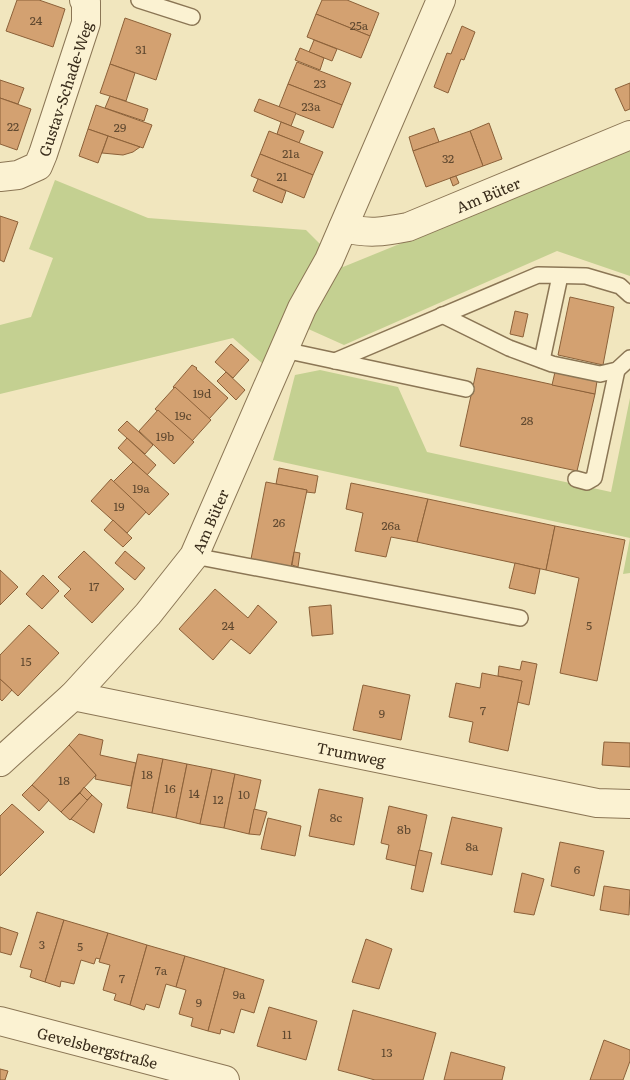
<svg xmlns="http://www.w3.org/2000/svg" width="630" height="1080" font-family="Literata,serif">
  <style>
    .green { fill: #c4d091 }
    .building { fill: #d3a171; stroke: #8c6139 }
    .lines { fill: none; stroke-linecap: round; stroke-linejoin: round }
    .service-casing { stroke: #8b7655; stroke-width: 18 }
    .minor-casing { stroke: #8b7655; stroke-width: 30 }
    .service { stroke: #fbf2d2; stroke-width: 15 }
    .minor { stroke: #fbf2d2; stroke-width: 28 }
    .labels { text-anchor: middle; dominant-baseline: central; stroke-width: 5; stroke-linejoin: round; paint-order: stroke }
    .number-label { font-size: 12px; fill: #604930 }
    .street-label { font-size: 15px; fill: #392c1b; stroke: #f8efce }
  </style>
  <rect width="100%" height="100%" fill="#f1e6be"/>
  <g class="green">
    <polygon points="630,150 630,276 557,251 344,345 286,319 263,364 233,338 0,394 0,325 31,317 53,258 29,249 55,180 148,218 306,230 343,267"/>
    <polygon points="320,370 398,387 427,452 611,492 630,398 630,538 273,460 295,375"/>
    <polygon points="630,538 630,573 623,574"/>
  </g>
  <g class="building">
    <polygon points="17,0 39,0 65,9 53,47 6,31"/>
    <polygon points="322,0 347,0 379,13 370,36 316,14"/>
    <polygon points="316,14 370,36 361,58 307,37"/>
    <polygon points="125,18 171,34 156,80 110,64"/>
    <polygon points="462,26 475,32 464,60 461,59 448,93 434,87 447,53 451,54"/>
    <polygon points="314,40 337,49 332,61 309,52"/>
    <polygon points="300,48 324,58 320,70 295,60"/>
    <polygon points="297,62 351,83 342,105 288,84"/>
    <polygon points="110,64 135,73 126,101 100,93"/>
    <polygon points="0,80 24,88 18,104 0,98"/>
    <polygon points="630,83 630,109 625,111 615,89"/>
    <polygon points="288,84 342,105 333,128 279,107"/>
    <polygon points="110,96 148,109 144,121 105,108"/>
    <polygon points="0,98 31,109 17,150 0,144"/>
    <polygon points="259,99 296,113 291,126 254,111"/>
    <polygon points="96,105 152,125 143,148 88,129"/>
    <polygon points="281,122 304,131 299,143 277,134"/>
    <polygon points="489,123 502,159 483,166 470,131"/>
    <polygon points="434,128 439,142 413,151 409,137"/>
    <polygon points="88,129 108,136 98,163 79,156"/>
    <polygon points="269,131 323,152 313,175 260,154"/>
    <polygon points="470,131 483,166 426,187 413,151"/>
    <polygon points="108,136 140,147 133,152 123,155 102,153"/>
    <polygon points="260,154 313,175 304,198 251,176"/>
    <polygon points="456,176 459,183 453,186 450,178"/>
    <polygon points="258,179 286,191 282,203 253,191"/>
    <polygon points="0,216 18,222 4,262 0,260"/>
    <polygon points="570,297 614,307 603,365 558,355"/>
    <polygon points="515,311 528,314 523,337 510,334"/>
    <polygon points="231,344 249,360 233,378 215,362"/>
    <polygon points="192,365 197,368 196,369 228,398 209,419 173,387"/>
    <polygon points="477,368 595,394 577,471 460,446"/>
    <polygon points="226,372 245,390 236,400 217,381"/>
    <polygon points="555,372 597,381 595,394 552,385"/>
    <polygon points="175,387 211,420 192,441 155,409"/>
    <polygon points="158,410 194,442 174,464 139,431"/>
    <polygon points="127,421 153,445 145,454 118,430"/>
    <polygon points="127,438 156,465 147,475 118,448"/>
    <polygon points="133,462 169,494 149,515 113,482"/>
    <polygon points="279,468 318,476 315,493 306,492 307,490 276,484"/>
    <polygon points="111,479 146,512 127,533 91,501"/>
    <polygon points="266,482 307,490 291,567 251,559"/>
    <polygon points="351,483 428,499 417,542 391,537 386,557 355,551 363,513 346,509"/>
    <polygon points="428,499 555,526 546,570 417,542"/>
    <polygon points="113,520 132,538 123,547 104,530"/>
    <polygon points="555,526 625,540 597,681 560,673 579,578 546,570"/>
    <polygon points="84,551 124,589 92,623 64,596 71,589 58,577"/>
    <polygon points="125,551 145,568 135,580 115,563"/>
    <polygon points="294,552 300,553 298,567 292,565"/>
    <polygon points="515,563 540,569 535,594 509,588"/>
    <polygon points="0,570 18,587 0,605"/>
    <polygon points="43,575 59,591 42,609 26,594"/>
    <polygon points="215,589 248,618 258,605 277,622 250,654 231,639 213,660 179,629"/>
    <polygon points="331,605 333,634 312,636 309,607"/>
    <polygon points="29,625 59,653 18,696 0,679 0,655"/>
    <polygon points="522,661 537,664 529,705 517,702 522,681 498,676 499,666 520,670"/>
    <polygon points="482,673 522,681 508,751 469,742 473,722 449,717 456,683 480,688"/>
    <polygon points="0,679 12,690 2,701 0,699"/>
    <polygon points="363,685 410,695 401,740 353,730"/>
    <polygon points="79,734 103,740 100,755 136,763 131,786 95,779 96,775 69,745"/>
    <polygon points="604,742 630,743 630,767 602,765"/>
    <polygon points="69,745 96,775 61,812 32,785"/>
    <polygon points="138,754 163,759 152,813 127,808"/>
    <polygon points="163,759 187,764 176,818 152,813"/>
    <polygon points="187,764 212,769 200,824 176,818"/>
    <polygon points="212,769 235,774 224,828 200,824"/>
    <polygon points="235,774 261,780 249,834 224,828"/>
    <polygon points="32,785 49,800 39,811 22,795"/>
    <polygon points="84,787 92,795 87,800 80,793"/>
    <polygon points="319,789 363,798 354,845 309,836"/>
    <polygon points="80,793 88,801 70,820 61,812"/>
    <polygon points="92,795 102,804 94,833 71,819"/>
    <polygon points="12,804 44,832 0,876 0,816"/>
    <polygon points="389,806 427,815 416,866 386,859 389,845 381,843"/>
    <polygon points="254,809 267,812 260,835 249,834"/>
    <polygon points="452,817 502,828 492,875 441,864"/>
    <polygon points="268,818 301,826 295,856 261,849"/>
    <polygon points="560,842 604,851 594,896 551,886"/>
    <polygon points="419,850 432,853 423,892 411,889"/>
    <polygon points="522,873 544,879 534,915 514,912"/>
    <polygon points="604,886 630,890 629,915 600,910"/>
    <polygon points="37,912 64,920 45,982 30,977 32,970 20,967"/>
    <polygon points="64,920 108,933 100,959 96,958 94,964 81,960 74,984 61,981 60,987 45,982"/>
    <polygon points="0,927 18,933 11,955 0,952"/>
    <polygon points="108,933 147,945 130,1005 114,1000 116,994 103,990 110,965 99,962"/>
    <polygon points="366,939 392,949 379,989 352,982"/>
    <polygon points="147,945 185,956 176,987 166,984 159,1008 146,1004 144,1010 130,1005"/>
    <polygon points="185,956 225,968 208,1031 191,1026 193,1018 179,1014 186,990 176,987"/>
    <polygon points="225,968 264,980 254,1013 241,1009 234,1033 221,1029 220,1034 208,1031"/>
    <polygon points="269,1007 317,1021 306,1060 257,1046"/>
    <polygon points="353,1010 436,1033 423,1080 375,1080 338,1070"/>
    <polygon points="604,1040 630,1050 630,1061 623,1080 590,1080"/>
    <polygon points="451,1052 505,1067 502,1080 444,1080"/>
    <polygon points="0,1069 8,1071 5,1080 0,1080"/>
  </g>
  <g class="lines">
    <g class="service-casing">
      <g id="service">
        <polyline points="139,0 192,17"/>
        <polyline points="442,315 509,348 552,364 600,374 617,370 630,358"/>
        <polyline points="284,350 466,389"/>
        <polyline points="542,360 560,276"/>
        <polyline points="335,361 538,275 586,276 620,286 630,295"/>
        <polyline points="576,479 587,482 594,478 617,370"/>
        <polyline points="194,556 520,618"/>
      </g>
    </g>
    <g class="minor-casing">
      <g id="minor">
        <path id="s1" d="M0 177 18 175 38 166 43 154 86 23V2L84 0"/>
        <path id="s2" d="M343 228C369 234 382 232 408 227L630 135"/>
        <path id="s3" d="M73 696 597 803 630 804"/>
        <path id="s4" d="M0 762 73 696 148 614 194 556 302 308 329 260 441 0"/>
        <path id="s5" d="M0 1021 225 1080"/>
      </g>
    </g>
    <use href="#service" class="service"/>
    <use href="#minor" class="minor"/>
  </g>
  <g class="labels">
    <g class="number-label">
      <text x="36" y="20">24</text>
      <text x="359" y="25">25a</text>
      <text x="141" y="49">31</text>
      <text x="320" y="83">23</text>
      <text x="311" y="106">23a</text>
      <text x="13" y="126">22</text>
      <text x="120" y="127">29</text>
      <text x="291" y="153">21a</text>
      <text x="448" y="158">32</text>
      <text x="282" y="176">21</text>
      <text x="202" y="393">19d</text>
      <text x="183" y="415">19c</text>
      <text x="527" y="420">28</text>
      <text x="165" y="436">19b</text>
      <text x="141" y="488">19a</text>
      <text x="119" y="506">19</text>
      <text x="279" y="522">26</text>
      <text x="391" y="525">26a</text>
      <text x="94" y="586">17</text>
      <text x="228" y="625">24</text>
      <text x="589" y="625">5</text>
      <text x="26" y="661">15</text>
      <text x="483" y="710">7</text>
      <text x="382" y="713">9</text>
      <text x="147" y="774">18</text>
      <text x="64" y="780">18</text>
      <text x="170" y="788">16</text>
      <text x="194" y="793">14</text>
      <text x="244" y="794">10</text>
      <text x="218" y="799">12</text>
      <text x="336" y="817">8c</text>
      <text x="404" y="829">8b</text>
      <text x="472" y="846">8a</text>
      <text x="577" y="869">6</text>
      <text x="42" y="944">3</text>
      <text x="80" y="946">5</text>
      <text x="161" y="970">7a</text>
      <text x="122" y="978">7</text>
      <text x="239" y="994">9a</text>
      <text x="199" y="1002">9</text>
      <text x="287" y="1034">11</text>
      <text x="387" y="1052">13</text>
    </g>
    <g class="street-label">
      <text stroke="none"><textPath href="#s1" startOffset="122">Gustav-Schade-Weg</textPath></text>
      <text stroke="none"><textPath href="#s2" startOffset="152">Am Büter</textPath></text>
      <text stroke="none"><textPath href="#s4" startOffset="322">Am Büter</textPath></text>
      <text stroke="none"><textPath href="#s3" startOffset="284">Trumweg</textPath></text>
      <text stroke="none"><textPath href="#s5" startOffset="101">Gevelsbergstraße</textPath></text>
    </g>
  </g>
</svg>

**YOUR TASK:** Scanning the data above, copy out every line where "round" is found.

**REPLY TO THE TASK:**
    .lines { fill: none; stroke-linecap: round; stroke-linejoin: round }
    .labels { text-anchor: middle; dominant-baseline: central; stroke-width: 5; stroke-linejoin: round; paint-order: stroke }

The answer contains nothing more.